There was about the girl an air of real refinement that pleased the lady,
-- the refinement not merely of a fine nature, but of contact with cultured
people; a certain reserve of speech and manner quite inconsistent with
Mrs. Tryon's experience of colored women. The lady was interested and
slightly mystified. A generous, impulsive spirit, -- her son's own mother,
-- she made minute inquiries about the school and the pupils, several
of whom she knew by name. Rena stated that the two months' term was nearing
its end, and that she was training the children in various declamations
and dialogues for the exhibition at the close.
"I
shall attend it," declared the lady positively. "I'm sure you are doing
a good work, and it's very noble of you to undertake it when you might
have a very different future.

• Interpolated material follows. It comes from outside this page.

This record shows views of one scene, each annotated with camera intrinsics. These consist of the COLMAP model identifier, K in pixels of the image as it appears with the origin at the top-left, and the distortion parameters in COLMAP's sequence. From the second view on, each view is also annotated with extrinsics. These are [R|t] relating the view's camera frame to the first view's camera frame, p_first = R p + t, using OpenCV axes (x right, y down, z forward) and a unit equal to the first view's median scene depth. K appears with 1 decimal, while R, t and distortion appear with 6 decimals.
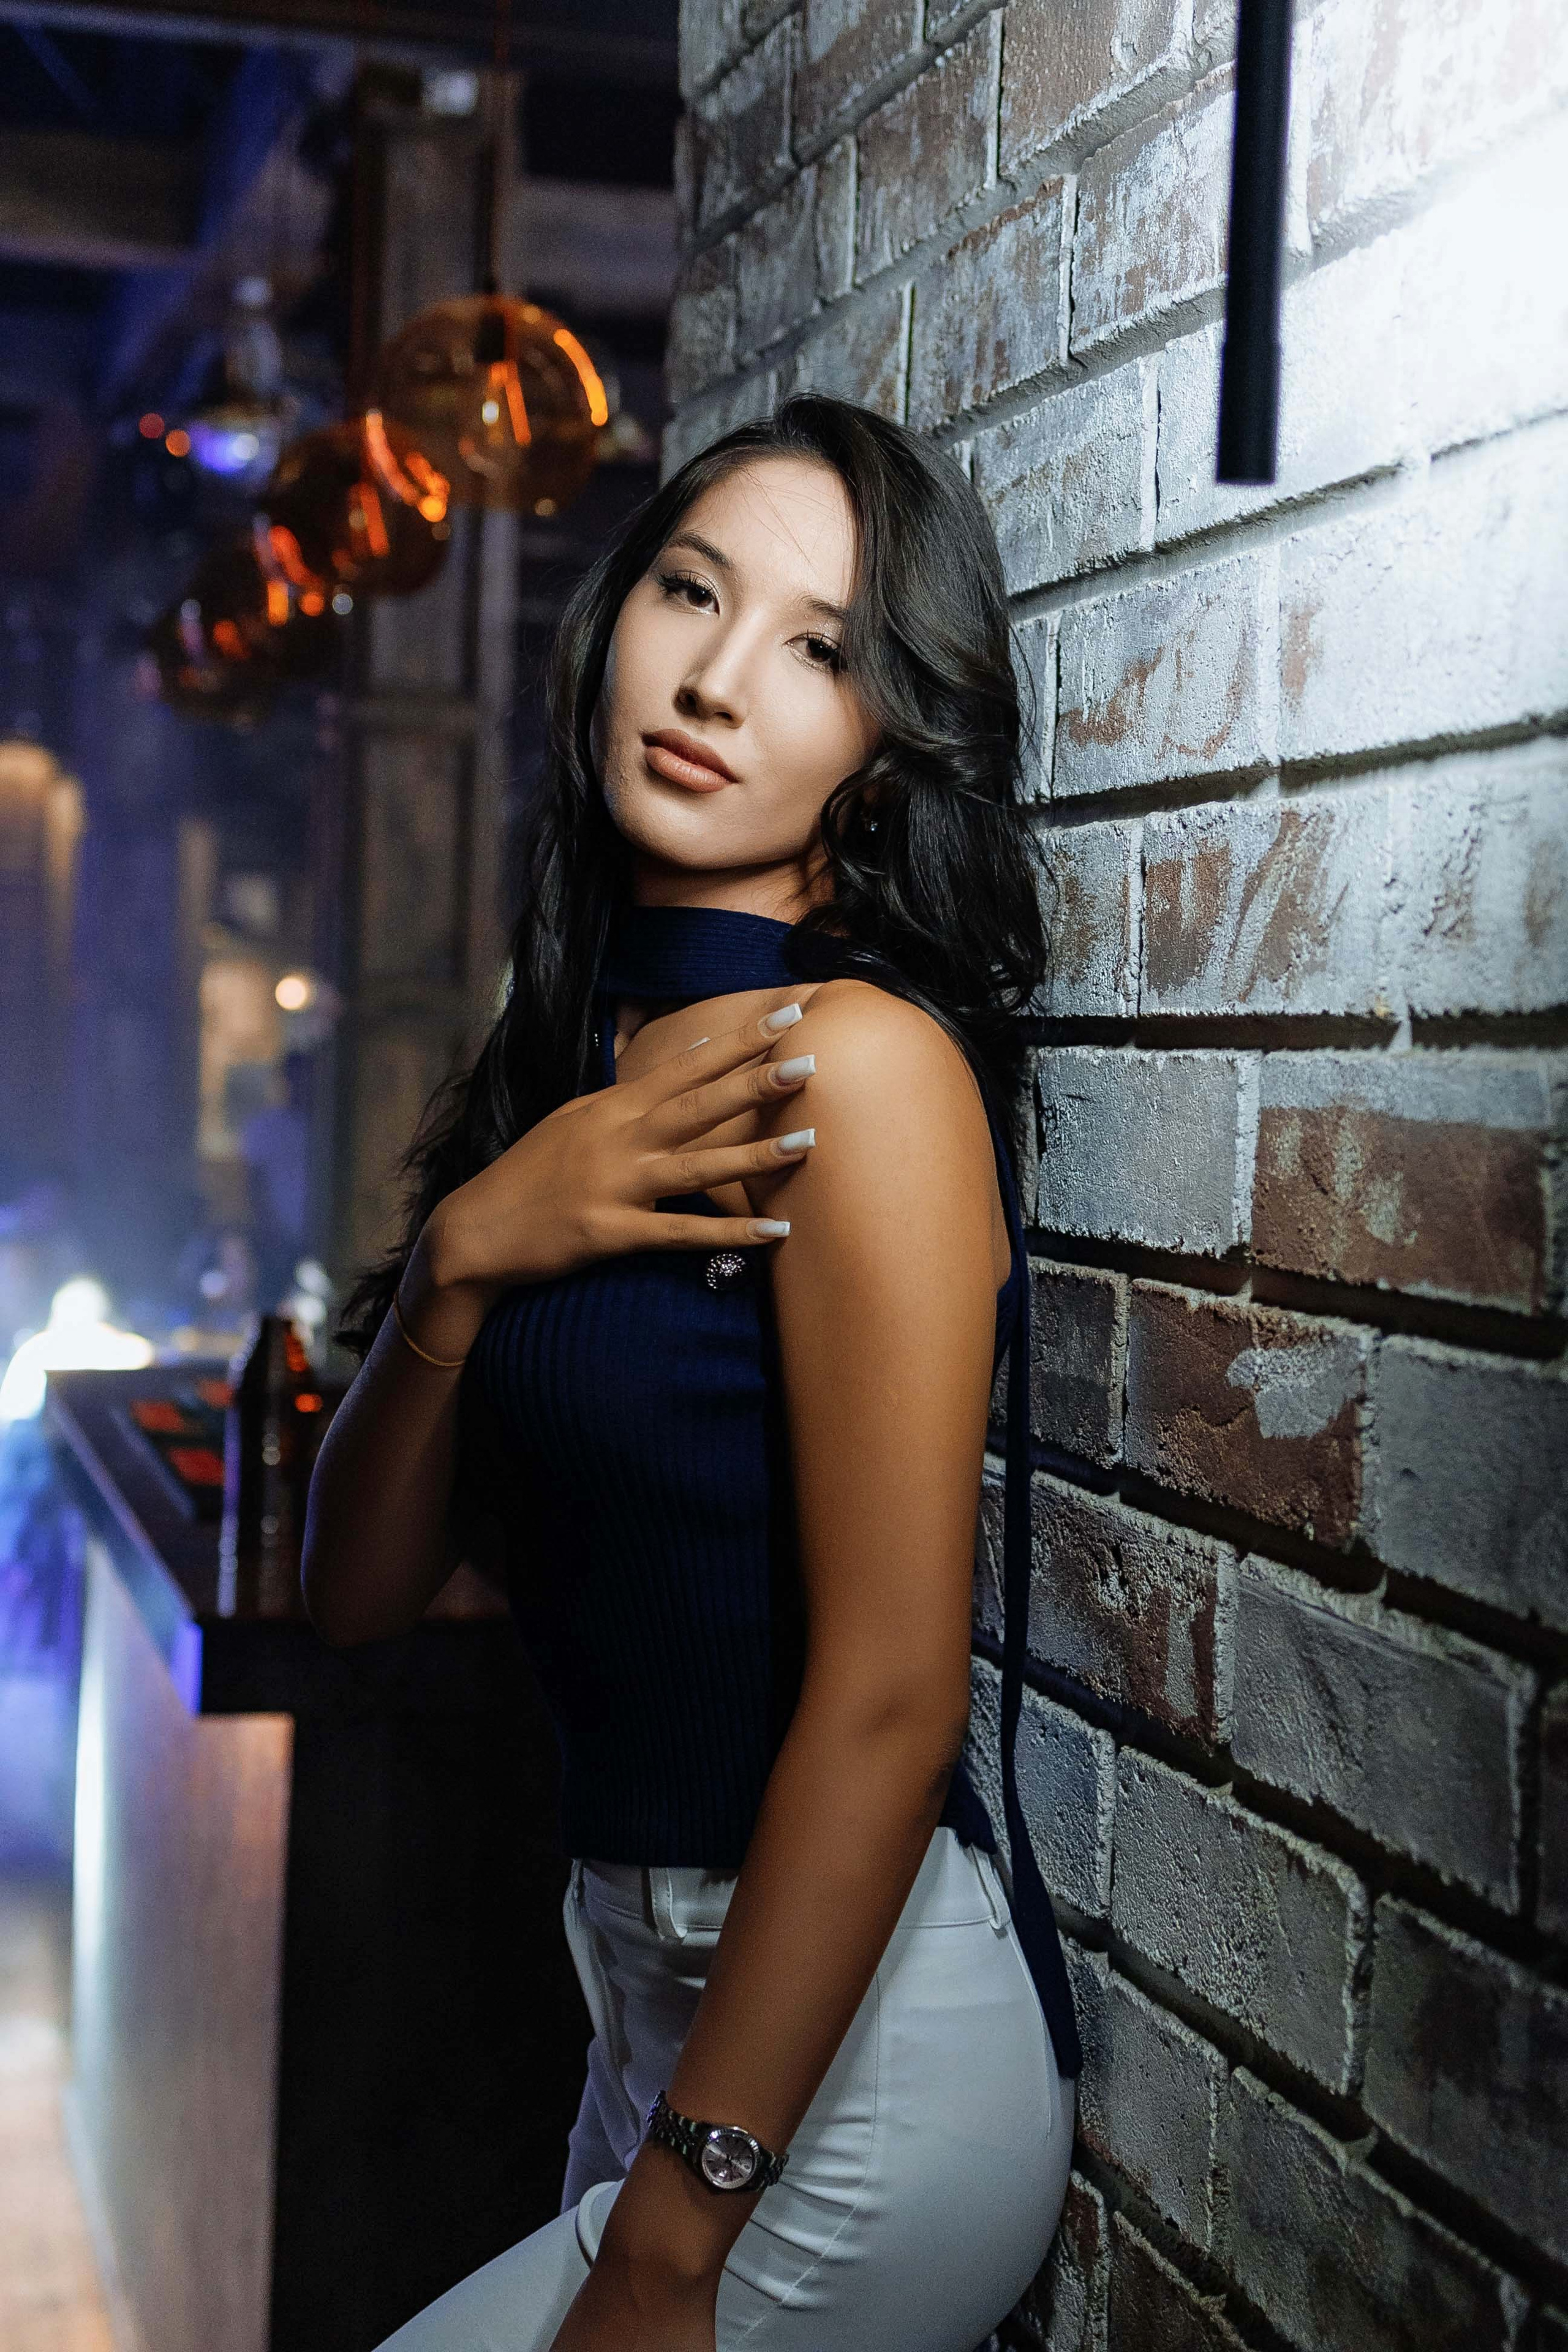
lens RADIAL K [[2803.7, 0, 777.5], [0, 2803.7, 1180.6], [0, 0, 1]] dist [0.031019, 0.000000]
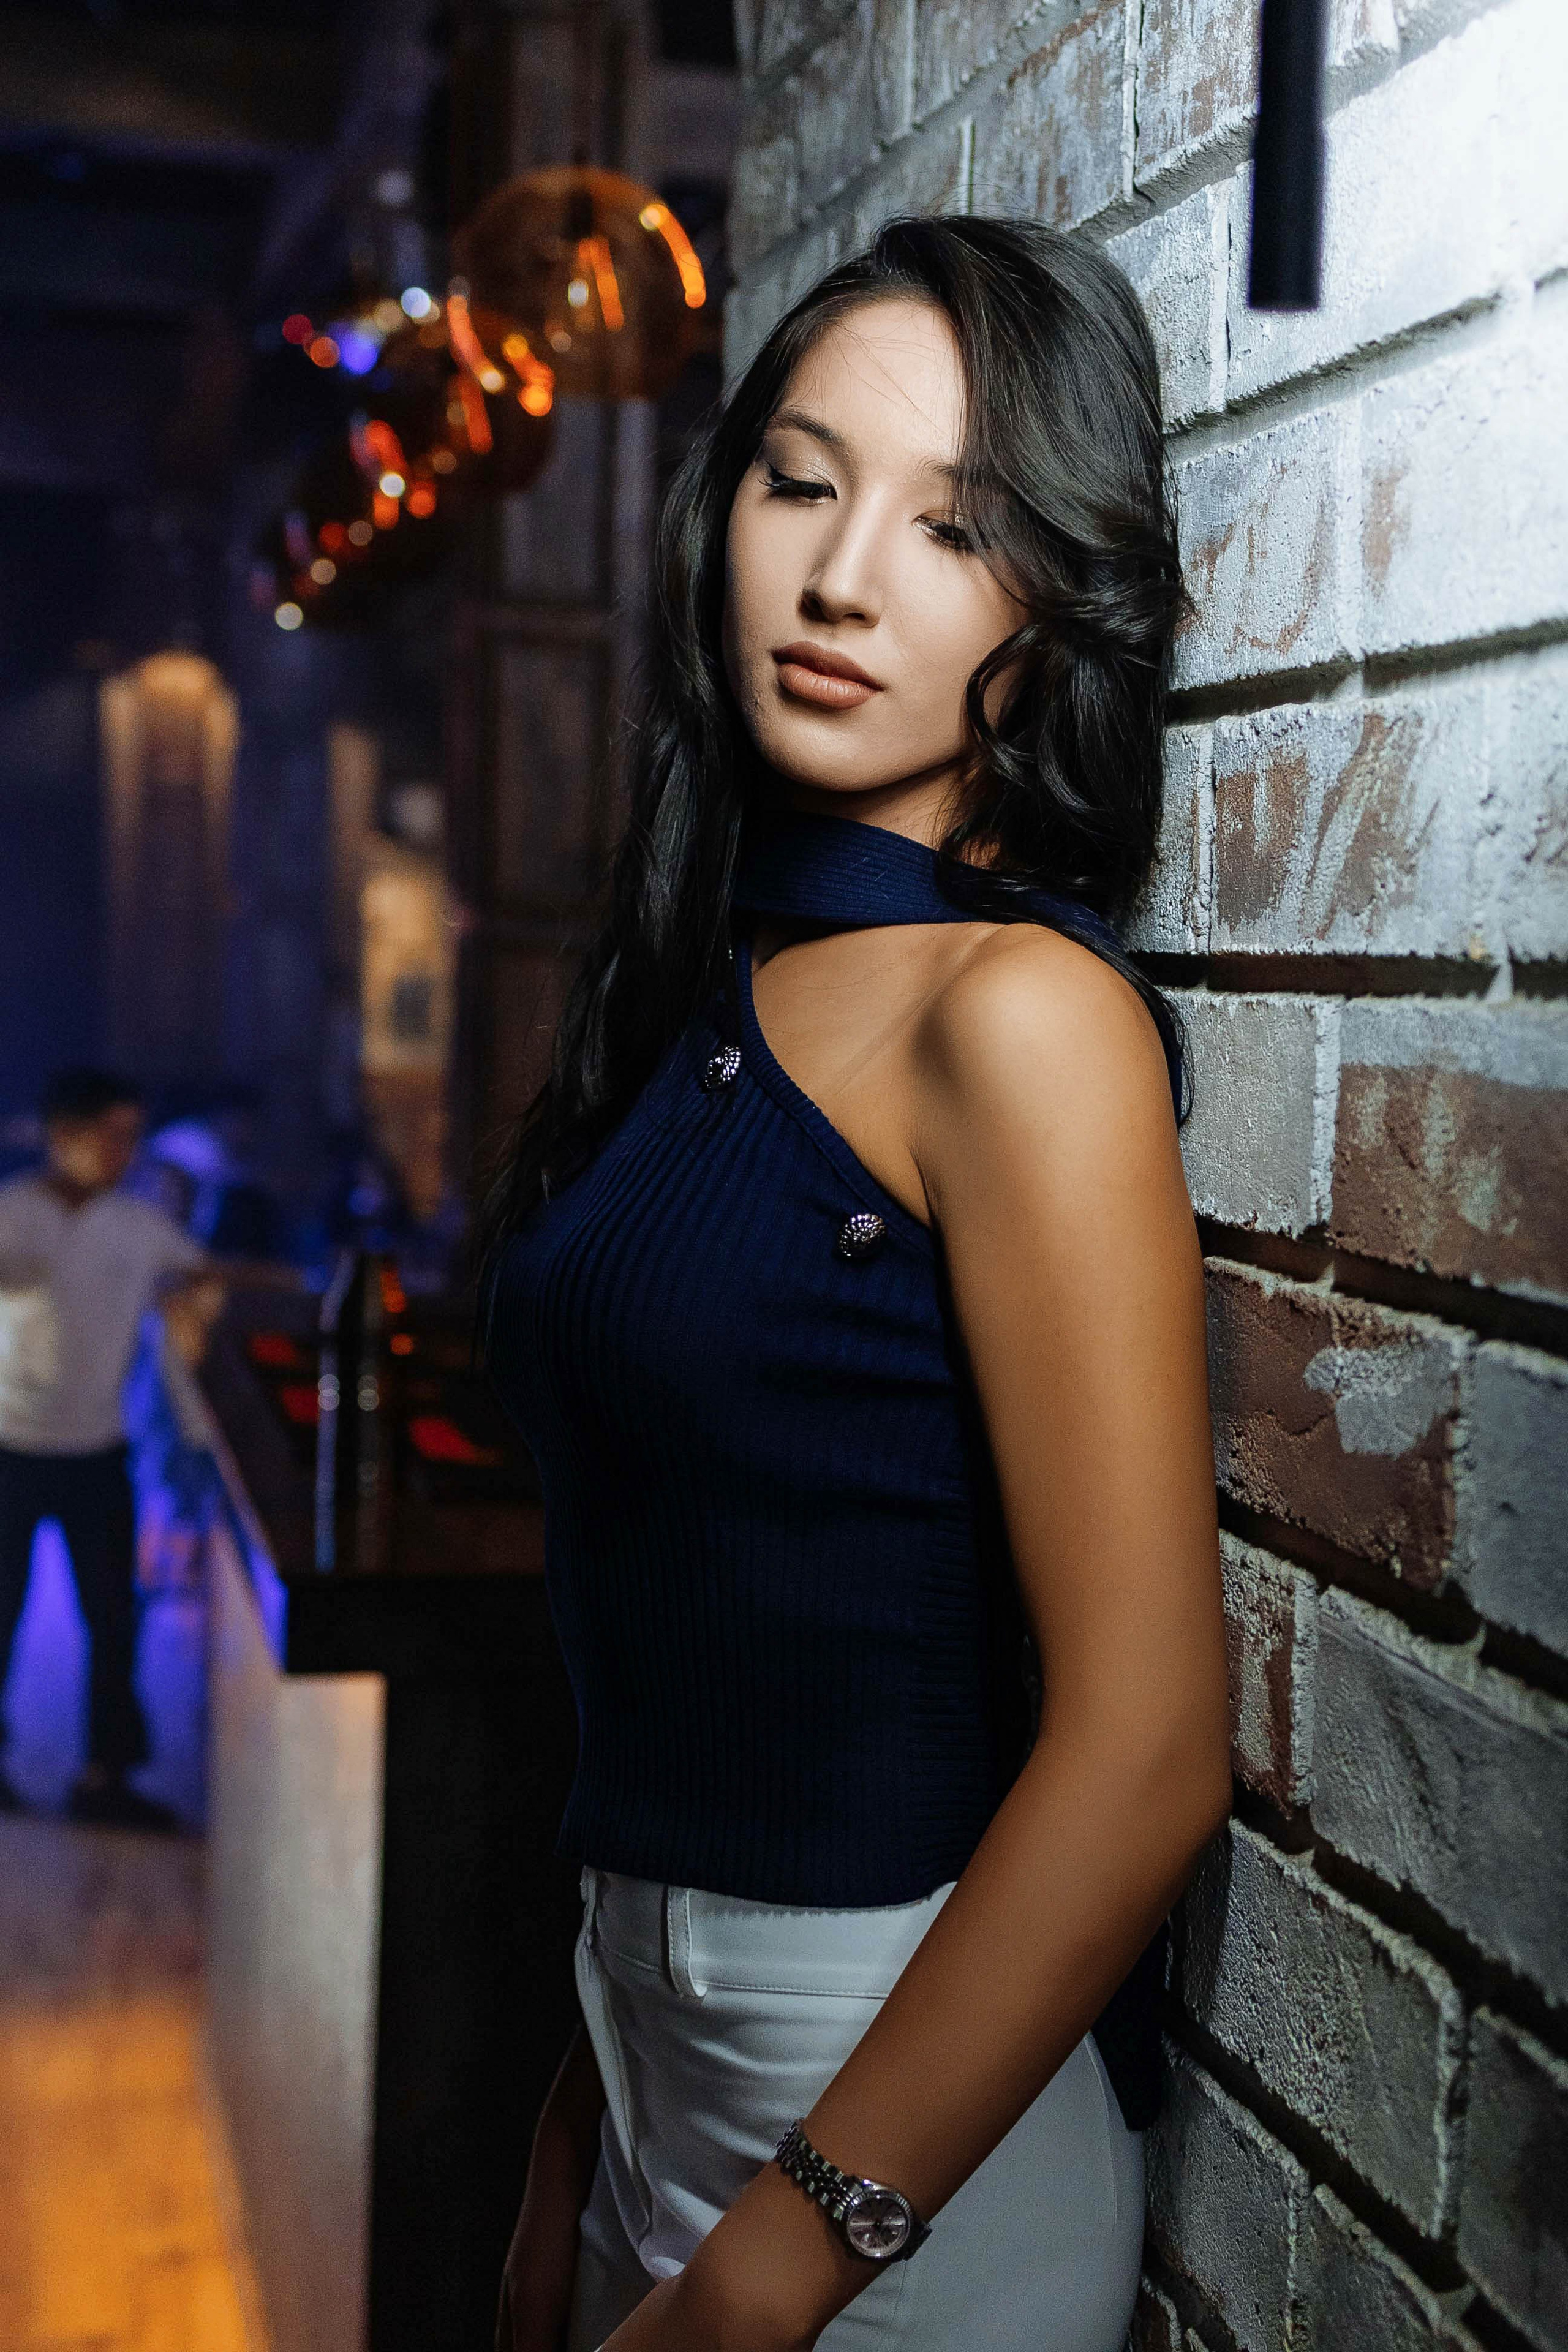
lens RADIAL K [[2803.7, 0, 818.0], [0, 2803.7, 1112.3], [0, 0, 1]] dist [0.031019, 0.000000]
pose [[0.998524, -0.002291, -0.054271, 0.058799], [0.002823, 0.999949, 0.009725, -0.019620], [0.054246, -0.009864, 0.998479, 0.140206]]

If I can serve you at any time, don't hesitate
to call upon me. I live in the big white house just before you turn out
of the Clinton road to come this way. I'm only a widow, but my son George
lives with me and has some influence in the neighborhood. He drove by
here yesterday with the lady he is going to marry. It was she who told
me about you."
Was
it the name, or some subtle resemblance in speech or feature, that recalled
Tryon's image to Rena's mind? It was not so far away -- the image of the
loving Tryon -- that any powerful witchcraft was required
to call it up. His mother was a widow; Rena had thought, in happier days,
that she might be such a kind lady as this. But the cruel Tryon who had
left her -- his mother would be some hard, cold, proud woman, who would
regard a negro as but little better than a dog, and who would not soil
her lips by addressing a colored person upon any other terms than as a
servant. She knew, too, that Tryon did not live in Sampson County, though
the exact location of his home was not clear to her.
"And
where are you staying, my dear?" asked the good lady.
"I'm
boarding at Mrs. Wain's," answered Rena.
"Mrs.
Wain's?"
"Yes,
they live in the old Campbell place."
"Oh,
yes -- Aunt Nancy. She's a good enough woman, but we don't think much
of her son Jeff. He married my Amanda after the war -- she used to belong
to me, and ought to have known better. He abused her most shamefully,
and had to be threatened with the law. She left him a year or so ago and
went away; I have 't seen her lately. Well, good-by, child; I'm coming
to your exhibition. If you ever pass my house, come in and see me."
The
good lady had talked for half an hour, and had brought a ray of sunshine
into the teacher's monotonous life, heretofore lighted only by the uncertain
lamp of high resolve. She had satisfied a pardonable curiosity,
and had gone away without mentioning her name.
Rena
saw Plato untying the pony as the lady climbed into the phaeton.
"Who
was the lady, Plato?" asked the teacher when the visitor had driven away.
"Dat
'uz my ole mist'iss, ma'm," returned Plato proudly, -- s; ole Mis' 'Liza."
"Mis'
'Liza who?" asked Rena.
"Mis'
'Liza Tryon. I use' ter b'long ter her. Dat 'uz her son, my young Mars
Geo'ge, w'at driv pas' hyuh yistiddy wid 'is sweetheart."